*Source data:*
=== Section Start ===

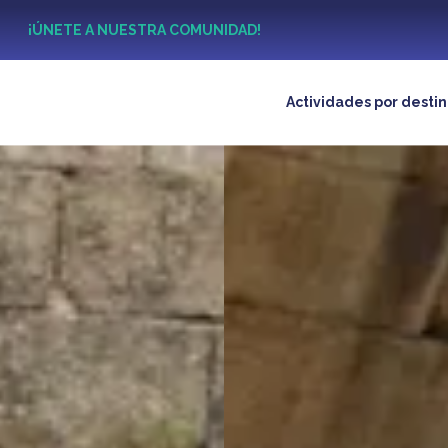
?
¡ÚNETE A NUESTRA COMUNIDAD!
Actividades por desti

=== Section End ===
=== Section Start ===

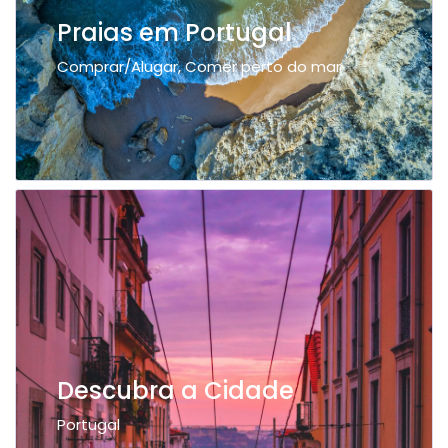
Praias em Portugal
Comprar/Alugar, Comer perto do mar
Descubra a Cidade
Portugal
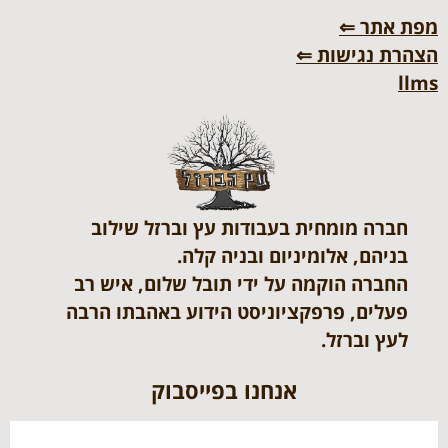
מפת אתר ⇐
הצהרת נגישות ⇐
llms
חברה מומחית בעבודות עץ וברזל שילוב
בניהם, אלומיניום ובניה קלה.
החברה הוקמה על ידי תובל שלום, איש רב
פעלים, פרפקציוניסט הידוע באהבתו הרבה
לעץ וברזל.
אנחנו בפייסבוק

=== Section End ===

*Work required:*
Return the part that opens with the line containing "Praias em Portugal" and closes with the line containing "אנחנו בפייסבוק", with both of those lines included. Reproduce each line in it unchanged, but leave the pictures out of your answer.

*Your response:*
Praias em Portugal
Comprar/Alugar, Comer perto do mar
Descubra a Cidade
Portugal
מפת אתר ⇐
הצהרת נגישות ⇐
llms
חברה מומחית בעבודות עץ וברזל שילוב
בניהם, אלומיניום ובניה קלה.
החברה הוקמה על ידי תובל שלום, איש רב
פעלים, פרפקציוניסט הידוע באהבתו הרבה
לעץ וברזל.
אנחנו בפייסבוק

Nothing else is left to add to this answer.